February 12, 2013
Twitter now has the power to unearth both raw numbers and insights into our language behavior. The map above reveals regional language variations based on how we tweet about our beloved soft drinks. Edwin Chen, a data scientist at Twitter, used the site’s geo-tagging feature to search for tweets that contained the words, “coke,” “soda,” or “pop,” when users were talking about their drinks. Chen applied NLP technology into his analysis to ensure that the tweets were in fact soft drink related, and removed the tweets that were referring to the Coke brand. According to Chen’s blog, he then grouped the tweets that were within a 0.333 latitude/longitude radius, calculated the term distribution, and colored each group with the soft drink term that was furtherest away from the mean. Each point is sized according to the number of tweets in the group.
Chen’s results mirror those of other linguistic maps in the soda vs. pop debate, with a higher prevalence of the term “soda” in the Northeast and parts of the West Coast.

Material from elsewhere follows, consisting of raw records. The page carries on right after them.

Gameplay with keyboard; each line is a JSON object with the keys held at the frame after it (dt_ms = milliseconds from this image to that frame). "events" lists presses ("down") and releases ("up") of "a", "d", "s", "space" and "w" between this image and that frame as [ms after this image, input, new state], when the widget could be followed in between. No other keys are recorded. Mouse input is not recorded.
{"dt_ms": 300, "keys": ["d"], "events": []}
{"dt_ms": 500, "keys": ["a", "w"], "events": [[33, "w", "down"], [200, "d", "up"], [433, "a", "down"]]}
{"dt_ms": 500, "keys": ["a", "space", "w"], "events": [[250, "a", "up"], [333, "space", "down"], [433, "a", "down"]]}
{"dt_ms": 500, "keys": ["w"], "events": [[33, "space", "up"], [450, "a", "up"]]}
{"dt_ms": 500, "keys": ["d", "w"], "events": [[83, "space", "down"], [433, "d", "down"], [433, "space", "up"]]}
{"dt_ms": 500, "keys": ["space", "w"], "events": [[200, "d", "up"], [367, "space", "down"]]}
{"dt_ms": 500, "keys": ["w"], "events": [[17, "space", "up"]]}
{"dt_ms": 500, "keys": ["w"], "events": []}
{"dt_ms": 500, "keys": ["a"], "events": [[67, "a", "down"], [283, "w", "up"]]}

The Midwest tends to use “pop,” and the South (and many spaces in between, including parts of the Pacific Northwest) prefers the word, “coke.” It is interesting to note that Chen’s results also have less occurrences of “pop” in the Northeast and less “coke” in the Southeast, compared to other maps on this subject.
While these linguistic differences might seem trivial, they are actually indicative of larger cultural differences in these areas. Chen’s findings also represent new possibilities of using Twitter to better understand how we speak. As people become more connected and are exposed to more regional dialects, this age-old divide will continue to evolve in parallel with our speech patterns.